07:32 29-12-2025

Tesla may be testing OS-level digital keys via Harmony Wallet

A teardown of Tesla app v4.52.0 for HarmonyOS hints at OS-level car keys with Harmony Wallet, mirroring Apple Car Key and reducing reliance on app processes.

Tesla’s approach to digital keys is back in the spotlight after a blogger tore down the fresh Tesla app v4.52.0 for HarmonyOS and spotted several code fragments referencing Harmony Wallet and Key Cards. He believes the breadcrumbs point to testing of a system-level digital key that lives at the operating-system layer rather than the familiar phone-as-key tied to the app and its background services. Read that way, the direction shifts dependence away from app processes and toward native handling.

The strings he found don’t directly mention Apple Wallet or Google Wallet, yet the underlying logic mirrors Apple’s Car Key playbook. Back in 2020, Apple added Car Key to Wallet: unlocking, locking, and starting a vehicle can run over NFC, Bluetooth, or UWB; key credentials are stored in the Secure Enclave; an express mode works without biometrics; and the key can function even when the device is down to a very low charge.
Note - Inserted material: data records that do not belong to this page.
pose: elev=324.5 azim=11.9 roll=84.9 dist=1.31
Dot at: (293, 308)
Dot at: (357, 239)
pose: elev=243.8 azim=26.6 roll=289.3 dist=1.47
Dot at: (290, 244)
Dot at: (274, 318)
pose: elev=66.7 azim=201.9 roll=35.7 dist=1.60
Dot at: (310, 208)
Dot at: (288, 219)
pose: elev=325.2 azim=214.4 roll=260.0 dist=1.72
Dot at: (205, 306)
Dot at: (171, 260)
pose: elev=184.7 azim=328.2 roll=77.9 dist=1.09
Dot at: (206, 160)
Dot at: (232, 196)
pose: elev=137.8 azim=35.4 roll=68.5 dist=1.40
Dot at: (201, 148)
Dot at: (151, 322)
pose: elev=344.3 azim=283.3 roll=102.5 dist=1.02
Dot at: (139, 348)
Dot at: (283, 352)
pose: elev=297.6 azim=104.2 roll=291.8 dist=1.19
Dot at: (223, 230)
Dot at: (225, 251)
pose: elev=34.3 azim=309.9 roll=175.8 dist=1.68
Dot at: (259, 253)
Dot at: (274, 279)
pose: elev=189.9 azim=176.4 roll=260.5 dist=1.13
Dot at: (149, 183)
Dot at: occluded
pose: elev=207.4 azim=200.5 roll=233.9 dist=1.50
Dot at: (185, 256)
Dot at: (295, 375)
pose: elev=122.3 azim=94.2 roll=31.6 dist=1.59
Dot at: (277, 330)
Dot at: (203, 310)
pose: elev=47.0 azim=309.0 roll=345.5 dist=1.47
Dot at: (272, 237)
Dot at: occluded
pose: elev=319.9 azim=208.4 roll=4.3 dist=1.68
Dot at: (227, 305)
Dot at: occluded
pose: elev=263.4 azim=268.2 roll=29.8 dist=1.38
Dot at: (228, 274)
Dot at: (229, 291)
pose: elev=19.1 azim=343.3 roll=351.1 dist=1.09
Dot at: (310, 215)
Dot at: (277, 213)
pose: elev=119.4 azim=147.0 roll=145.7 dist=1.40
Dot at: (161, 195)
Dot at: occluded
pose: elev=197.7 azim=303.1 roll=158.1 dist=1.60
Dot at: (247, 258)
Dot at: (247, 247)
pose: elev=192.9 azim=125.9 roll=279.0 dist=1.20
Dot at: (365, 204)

If that interpretation holds, Tesla is potentially moving from a “key inside the app” model to native OS-level integration. Against that backdrop, interest in the topic is only growing as more carmakers plug into system key ecosystems. For Tesla, such a pivot would look less like a novelty and more like a measured next step that aligns with where the industry is already leaning.